Large sports teams and large sporting events are attractive to cyber criminals on several levels. Not only are they highly visible and present large targets of opportunity for criminals who may be looking to earn a name for themselves, teams also amass large repositories of valuable performance and health stats and analytics on players and games.
Thieves and hackers are attracted to the huge publicity a large hack could potentially get, and also to the large repository of valuable data large teams collect and maintain. This data can be sold to legitimate industries including the media and fantasy sports gamers, but also bookies and organised crime involved in illegal betting and gambling. Opponents and rival events could also be interested in getting a leg-up on their rival with insider information.
Also, these organisations conduct a high volume of e-commerce transactions. Teams and events are increasingly transacting online for bookings and sales, and of course, are fully embracing mobile payment options making them at risk for malware and phishing attacks, akin to the risk profile that large e-comm and m-comm vendors have.
First of all, the team or organisation could be targeted for a breach that exposes personally identifiable information of their customers, fans, and even their players and staff. Several large attacks in recent years have borne this out, for example the 2015 “Team Sky” attack that went after performance data in order to discredit Tour De France leader Froome. Sometimes these attacks can also be politically motivated, as in the FC Barcelona attack that sought to embarrass the team on their twitter account.
If the breach has been successful in gathering identity data, this info can often lie dormant while the hacker attempts to amass more data points in order to add value. The data is compiled into sets called “fullz”. Once complete, these identity packages sell for more, and can be used by fraudsters to take over accounts in all kinds of places, or on the team and event sites to purchase tickets or collectables for resale.

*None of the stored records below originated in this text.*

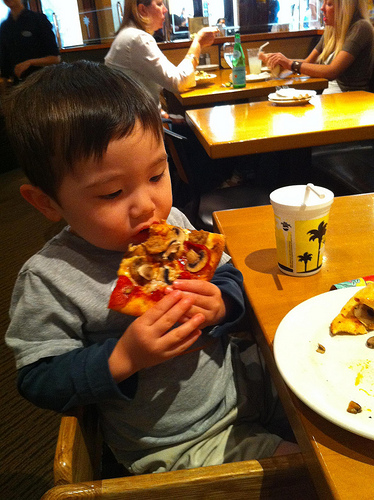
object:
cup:
[269, 182, 333, 278]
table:
[211, 190, 374, 499]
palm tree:
[297, 219, 329, 272]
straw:
[303, 182, 323, 204]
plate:
[272, 285, 373, 441]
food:
[328, 282, 373, 349]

Sports teams, just like high profile retailers, can protect against these identity thieves by ensuring they fully understand who is turning up at the account login page. The advantage they have is that fans typically return again and again and a behavioural biometric tool could be a very useful in building a solid profile of the good user in order to provide real-time verification.
By not waiting until transaction, but building a more complete identity profile of the user over time, behavioural biometrics (BB) tools empower online vendors to investigate at any point when high-risk activity is detected but present no friction to users until the vendor chooses to introduce it. This can greatly enhance the customer’s experience at login or checkout. With the knowledge that false declines can account for 32% of lost customers, basically handing the customer to a competitor, removing friction for customers you are a certain are good customers will improve their experience with that brand.